(Extracted page text data)
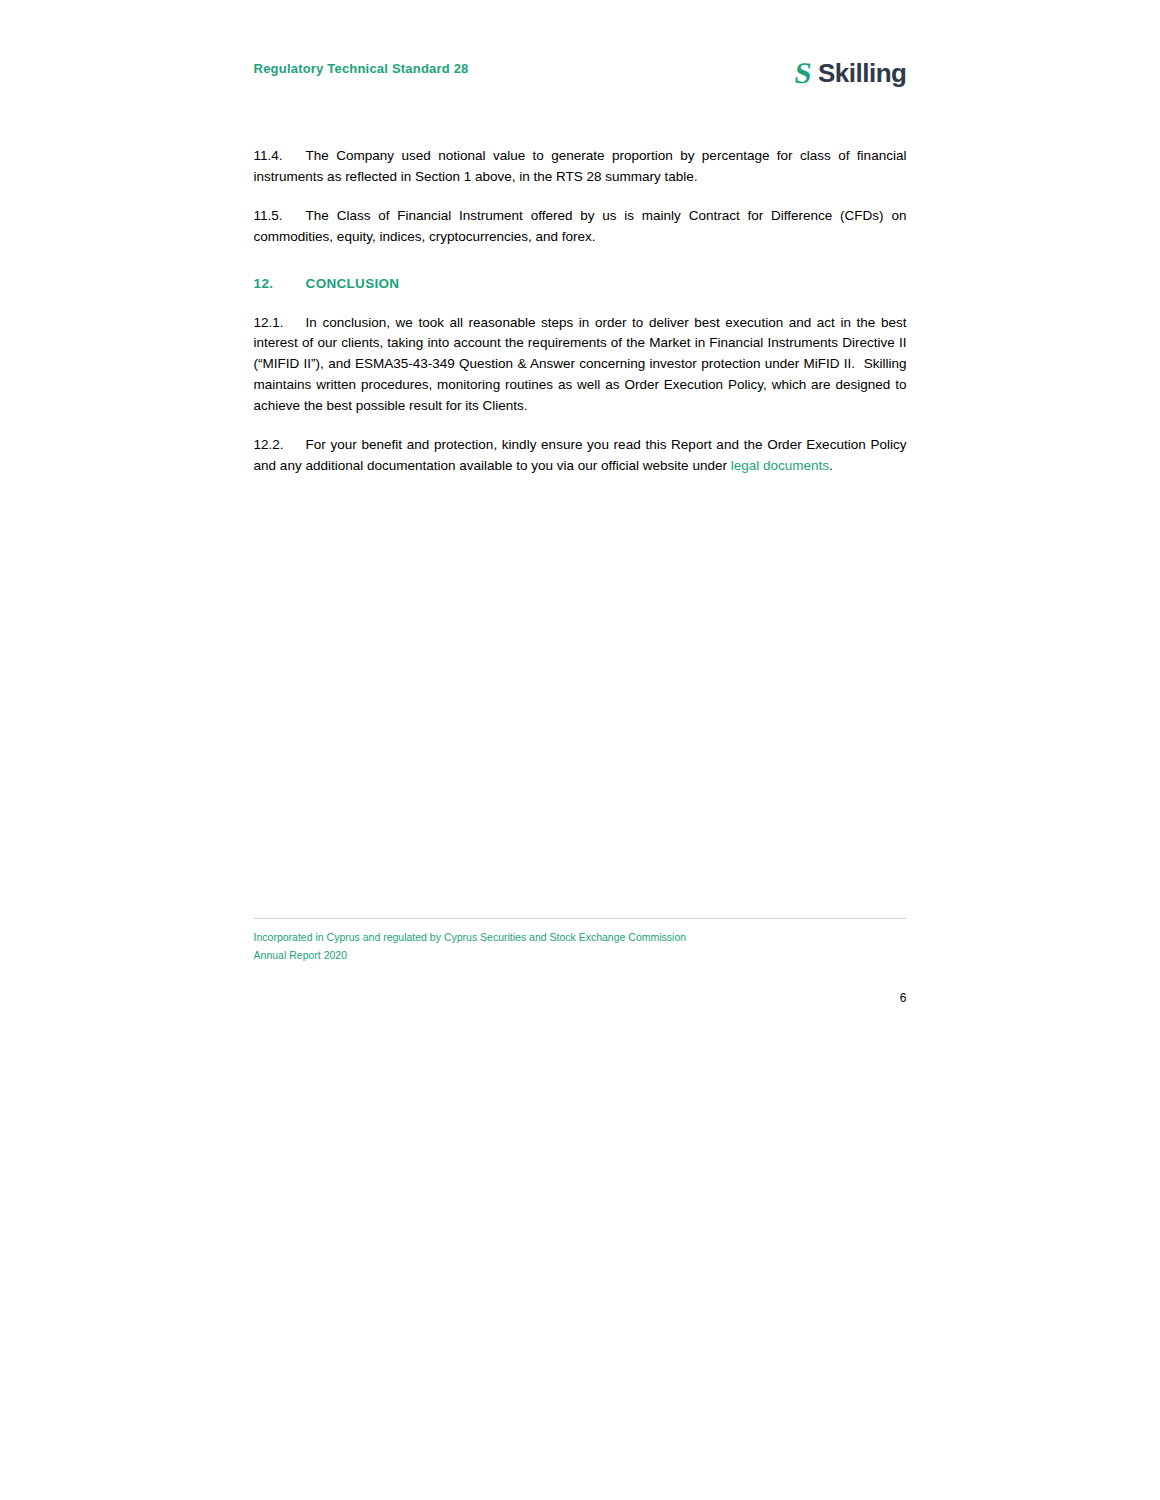Regulatory Technical Standard 28
SSkilling
11.4. The Company used notional value to generate proportion by percentage for class of financial instruments as reflected in Section 1 above, in the RTS 28 summary table.
11.5. The Class of Financial Instrument offered by us is mainly Contract for Difference (CFDs) on commodities, equity, indices, cryptocurrencies, and forex.
12. CONCLUSION
12.1. In conclusion, we took all reasonable steps in order to deliver best execution and act in the best interest of our clients, taking into account the requirements of the Market in Financial Instruments Directive II (“MIFID II”), and ESMA35-43-349 Question & Answer concerning investor protection under MiFID II. Skilling maintains written procedures, monitoring routines as well as Order Execution Policy, which are designed to achieve the best possible result for its Clients.
12.2. For your benefit and protection, kindly ensure you read this Report and the Order Execution Policy and any additional documentation available to you via our official website under legal documents.
Incorporated in Cyprus and regulated by Cyprus Securities and Stock Exchange Commission
Annual Report 2020
6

= TASK ITEM =
Print the lines from the beginning of the records up to and including the line containing "12. CONCLUSION", word for word, with no pictures.

= RESPONSE TO THE EXERCISE =
Regulatory Technical Standard 28
SSkilling
11.4. The Company used notional value to generate proportion by percentage for class of financial instruments as reflected in Section 1 above, in the RTS 28 summary table.
11.5. The Class of Financial Instrument offered by us is mainly Contract for Difference (CFDs) on commodities, equity, indices, cryptocurrencies, and forex.
12. CONCLUSION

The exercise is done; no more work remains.